Au Bas-Canada, l’esclavage n’est pas à la base de l’activité économique de la colonie et les esclaves sont relativement peu nombreux. « Il n’a jamais eu plus de 200 esclaves noirs dans tout le Québec, à quelques moments que ce soit » (p. 96). Pour ces raisons, on n’y retrouve donc pas les caractéristiques propres à « l’institution particulière » du Sud des États-Unis où des codes noirs encadrent de façon très autoritaire les esclaves, qui sont nombreux et nécessaires à l’exploitation des plantations. Au Québec, selon Mackey, les Noirs bénéficient d’une relative liberté de mouvement ; il n’y aurait jamais eu, par exemple, de surveillants engagés pour limiter la mobilité des esclaves ou d’obligation pour les Noirs de porter sur eux un permis de déplacement émis par leurs propriétaires ou attestant de leur statut d’homme libre. De la même façon, le caractère extrêmement violent du système esclavagiste américain ne semble pas trouver d’équivalence au Québec.

La deuxième partie du livre est tout aussi pertinente, car elle tente de combler un vide historiographique important, soit l’histoire des Noirs durant les quatre premières décennies du 19e siècle. En effet, jusqu’à ce jour, les historiens avaient surtout étudié le 18e siècle, correspondant à l’ère esclavagiste, et la fin du 19e siècle, correspondant à l’arrivée des immigrants noirs américains venus travailler dans les gares de Montréal.
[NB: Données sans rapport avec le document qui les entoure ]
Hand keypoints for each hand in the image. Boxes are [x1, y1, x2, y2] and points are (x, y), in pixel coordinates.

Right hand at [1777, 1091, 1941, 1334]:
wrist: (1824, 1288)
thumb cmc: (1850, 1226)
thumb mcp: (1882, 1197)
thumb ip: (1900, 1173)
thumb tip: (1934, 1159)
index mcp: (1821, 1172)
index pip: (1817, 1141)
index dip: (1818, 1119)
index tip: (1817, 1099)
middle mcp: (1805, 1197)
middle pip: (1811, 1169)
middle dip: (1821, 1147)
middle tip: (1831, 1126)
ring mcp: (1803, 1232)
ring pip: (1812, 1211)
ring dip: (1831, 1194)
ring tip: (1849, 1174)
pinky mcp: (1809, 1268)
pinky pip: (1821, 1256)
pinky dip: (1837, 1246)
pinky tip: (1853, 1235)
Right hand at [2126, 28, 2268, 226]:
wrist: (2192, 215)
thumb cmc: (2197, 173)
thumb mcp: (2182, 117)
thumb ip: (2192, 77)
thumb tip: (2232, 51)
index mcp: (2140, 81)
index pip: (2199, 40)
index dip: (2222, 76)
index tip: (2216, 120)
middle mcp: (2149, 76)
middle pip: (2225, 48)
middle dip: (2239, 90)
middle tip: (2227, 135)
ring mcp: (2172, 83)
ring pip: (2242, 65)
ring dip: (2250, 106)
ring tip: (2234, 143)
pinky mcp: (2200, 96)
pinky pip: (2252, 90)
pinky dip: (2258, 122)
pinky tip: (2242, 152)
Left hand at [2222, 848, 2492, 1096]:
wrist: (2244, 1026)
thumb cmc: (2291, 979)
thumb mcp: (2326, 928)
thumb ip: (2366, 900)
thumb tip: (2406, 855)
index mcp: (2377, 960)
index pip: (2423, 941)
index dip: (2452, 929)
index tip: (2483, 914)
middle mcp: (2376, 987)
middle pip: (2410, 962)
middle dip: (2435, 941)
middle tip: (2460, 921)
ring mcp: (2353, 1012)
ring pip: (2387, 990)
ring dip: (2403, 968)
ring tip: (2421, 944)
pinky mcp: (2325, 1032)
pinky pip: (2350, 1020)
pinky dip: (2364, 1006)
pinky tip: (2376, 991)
Mackey retrace la présence de ces oubliés de l’histoire qui, au début des années 1800, occupent des métiers variés : cordonniers, coiffeurs, cuisiniers, etc. Ils sont particulièrement présents sur les bateaux à vapeur circulant sur le fleuve Saint-Laurent, agissant comme serveurs, cuisiniers et cireurs de chaussures. Mackey révèle aussi le récit individuel de certains Montréalais noirs qui se sont particulièrement démarqués. Notons le parcours fascinant d’Alexander Grant, barbier-coiffeur de métier, que Mackey considère comme l’un des premiers leaders de la communauté noire montréalaise, et John Trim, investisseur prospère dans le domaine immobilier qui, fait à noter, épousa une blanche canadienne-française. Il semble que ces mariages interraciaux n’étaient pas si rares au début du 19e siècle ; Mackey en recense une vingtaine.

Enfin, l’un des mérites de ce livre est de révéler certains aspects méconnus de l’histoire des Noirs et de Montréal en plus d’encourager d’éventuelles recherches dans le domaine. Mackey démontre que les archives retraçant la présence des Noirs au Québec sont étonnamment foisonnantes. Plus de 130 pages de son livre sont consacrées aux références et aux sources primaires utilisées. Notons que l’édition originale anglaise en contient davantage avec quatre annexes de sources primaires. Ces archives n’attendent que la venue de curieux et dynamiques chercheurs pour les analyser et les (ré)interpréter.